Whiskerino Throwdoon

With Whiskerino near the end of its 120 days of beard growing, Ronnie organised the European Throwdown, held conveniently in Glasgow.

A good day out was had by all, beards, non-beards and beard lovers included. Some of the beards flew in from Germany, some flew back to Germany as soon as it ended, some drove from Yorkshire and back inside 18 hours.

I lifted the coveted Best Overall Beard medal, which you can just about see in that photo above. There was later some drunk talk of impeachment by the chairwoman of the judges, but the award now takes pride of place on the mantlepiece.

The contest still has another 19 days to run before we can start reaching for the razors. More photographs can be found at my Flickr page here and at Ronnie's page here.

Photo above courtesy of Graham.

Friday 8 February 2008

One Big Fat Mother of a Movie

You know a film is great when while you're watching it you're thinking about coming back to the cinema and watching it again. Juno is just that kind of film.

Ellen Page is outstanding in the lead role. She deserves every award she's up for. Michael Cera is of course also great, supplying a few of those great George-Michael looks of bafflement. The script is great, it's clever, funny and moving. The soundtrack too is charming, especially Cera and Page's duet on The Moldy Peaches' Anyone Else but You.

So in short, Juno is a cracking film that you need to see at least once. Down below is Micahel Cera and his Juno and Arrested Development co-star Jason Bateman promoting the film.

Tuesday 5 February 2008

"Oh my God! What is That?"

It's the kind of film I never thought they'd make again after 9/11 but make it they did and, perhaps surprisingly, Cloverfield is pretty good. It offers a real sense of danger and is genuinely scary in places. You see enough of the monster to get the idea, but not so much that it seems like Godzilla.
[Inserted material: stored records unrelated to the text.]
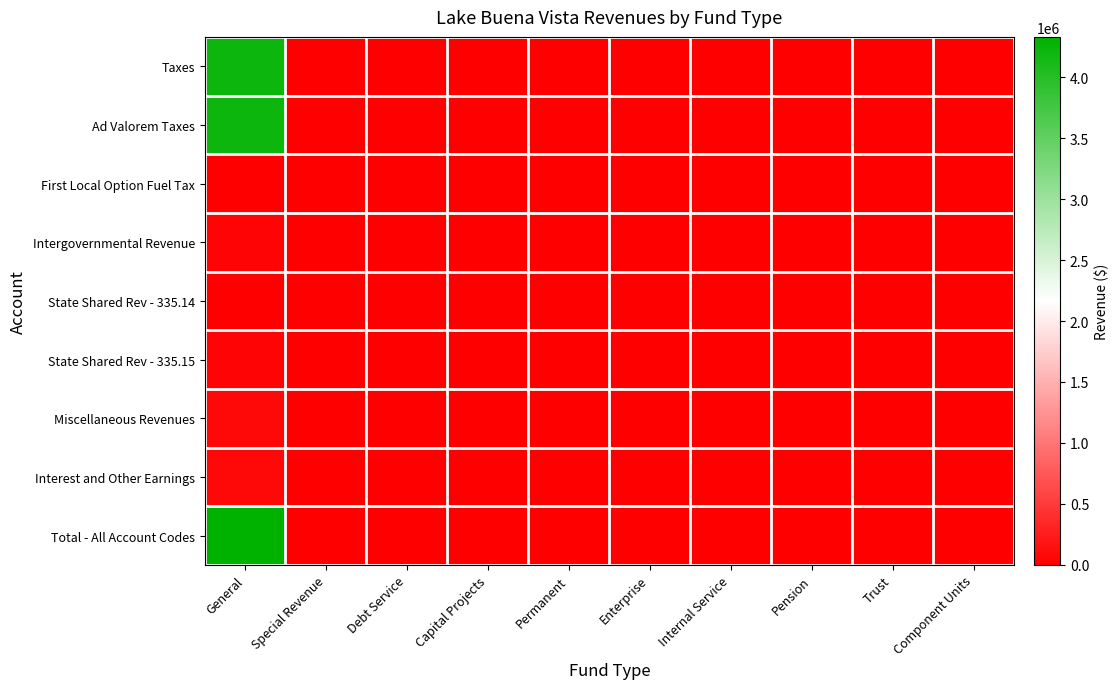

Reading left to right, transcribe all the data shown in this chart.

Taxes: General=4216582	Special Revenue=0	Debt Service=0	Capital Projects=0	Permanent=0	Enterprise=0	Internal Service=0	Pension=0	Trust=0	Component Units=0
Ad Valorem Taxes: General=4215801	Special Revenue=0	Debt Service=0	Capital Projects=0	Permanent=0	Enterprise=0	Internal Service=0	Pension=0	Trust=0	Component Units=0
First Local Option Fuel Tax: General=781	Special Revenue=0	Debt Service=0	Capital Projects=0	Permanent=0	Enterprise=0	Internal Service=0	Pension=0	Trust=0	Component Units=0
Intergovernmental Revenue: General=38371	Special Revenue=0	Debt Service=0	Capital Projects=0	Permanent=0	Enterprise=0	Internal Service=0	Pension=0	Trust=0	Component Units=0
State Shared Rev - 335.14: General=138	Special Revenue=0	Debt Service=0	Capital Projects=0	Permanent=0	Enterprise=0	Internal Service=0	Pension=0	Trust=0	Component Units=0
State Shared Rev - 335.15: General=38233	Special Revenue=0	Debt Service=0	Capital Projects=0	Permanent=0	Enterprise=0	Internal Service=0	Pension=0	Trust=0	Component Units=0
Miscellaneous Revenues: General=75210	Special Revenue=0	Debt Service=0	Capital Projects=0	Permanent=0	Enterprise=0	Internal Service=0	Pension=0	Trust=0	Component Units=0
Interest and Other Earnings: General=75210	Special Revenue=0	Debt Service=0	Capital Projects=0	Permanent=0	Enterprise=0	Internal Service=0	Pension=0	Trust=0	Component Units=0
Total - All Account Codes: General=4330163	Special Revenue=0	Debt Service=0	Capital Projects=0	Permanent=0	Enterprise=0	Internal Service=0	Pension=0	Trust=0	Component Units=0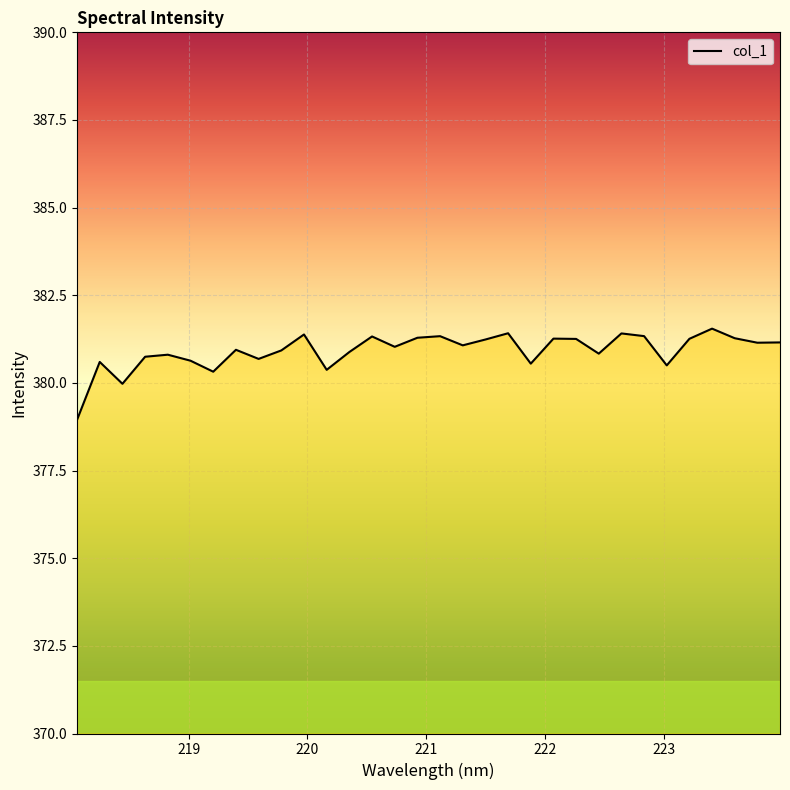

Does the chart display data point markers on the line(s)?

No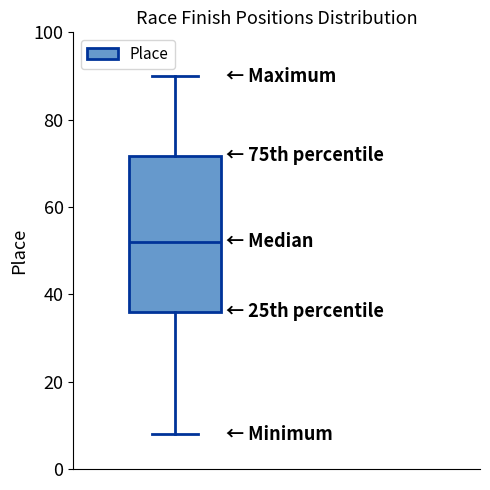

Where is the lower edge of the box on the y-axis? The values are not printed on the chart, so give them approximately, as read against the axis.

36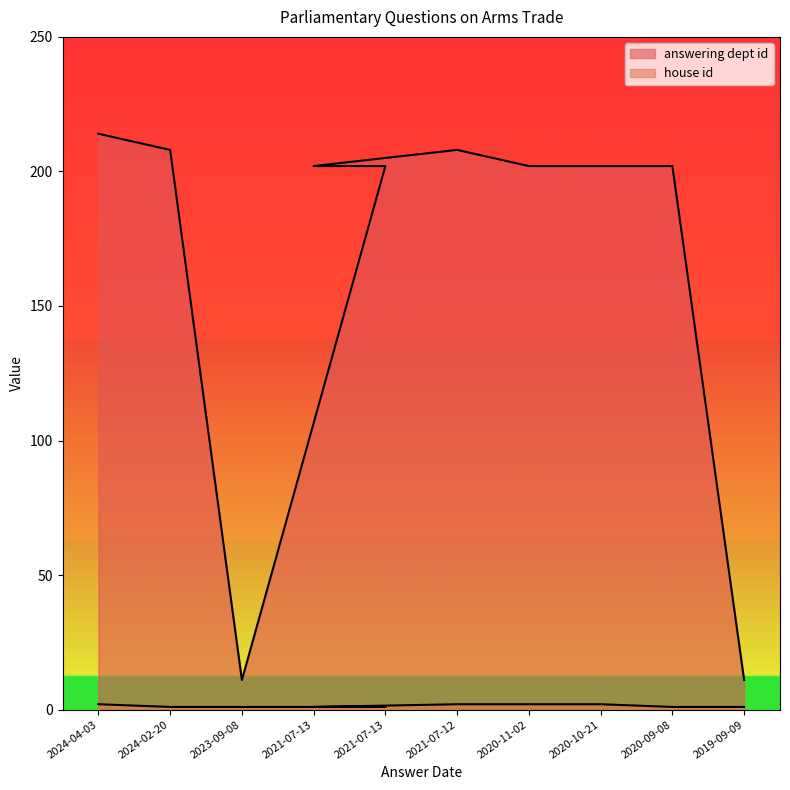

What is the greatest value displayed?

214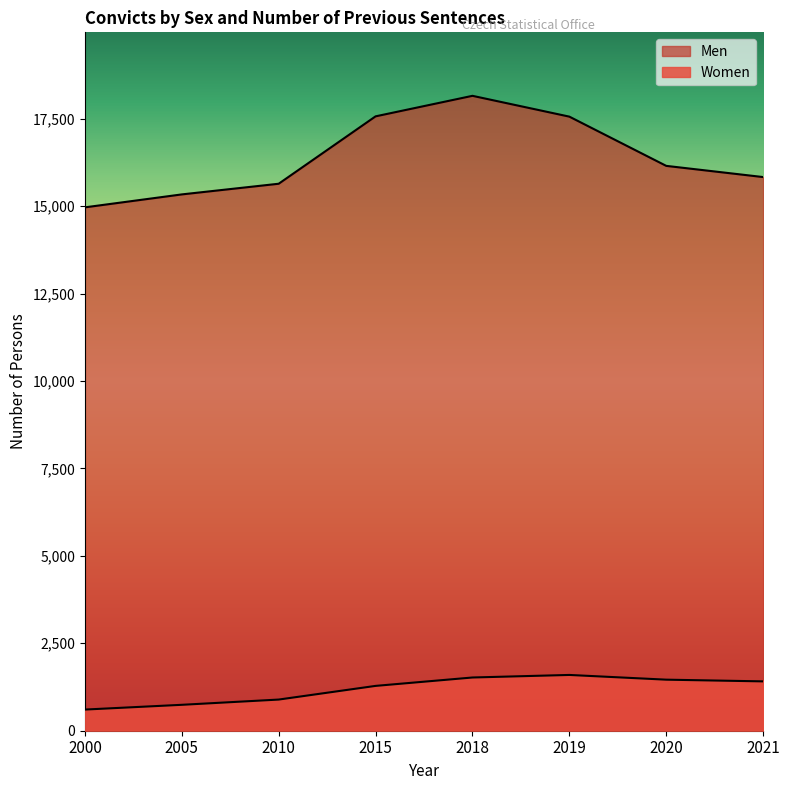

List the labels in order of Men value, largest first.

2018, 2015, 2019, 2020, 2021, 2010, 2005, 2000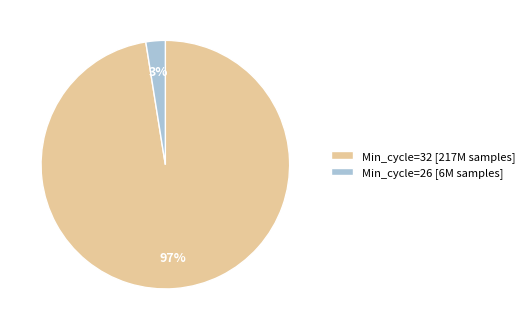

Rank the categories by value from lowest to highest.

Min_cycle=26 [6M samples], Min_cycle=32 [217M samples]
Despite the warnings the camerawork didn't make me or anyone else that I could see sick.

Sunday 3 February 2008

Orny

Still on the subject of comedy, those of you who watched Jerry Seinfeld's documentary Comedian will be well aware of Orny Adams, the comic on his way up whose journey is juxtaposed with Seinfeld's in the film.

He of course comes off as a bit of a dick, although I always thought he seemed pretty funny. So putting the dickish behaviour to one side I purchased his debut DVD/CD The Path of Most Resistance. And the good news is it was very good.

He performs a tight, joke packed set that really hits the mark on several occasions. He also includes a 16 page booklet that quotes from Dostoefsky. The trailer is down below.

The Great Comedy Strike of '79

As the US Writers' Strike appears to be drawing to a close, Time Magazine has this article on the comedians' strike of 1979. This is an extract from a new book called Comedy at the Edge.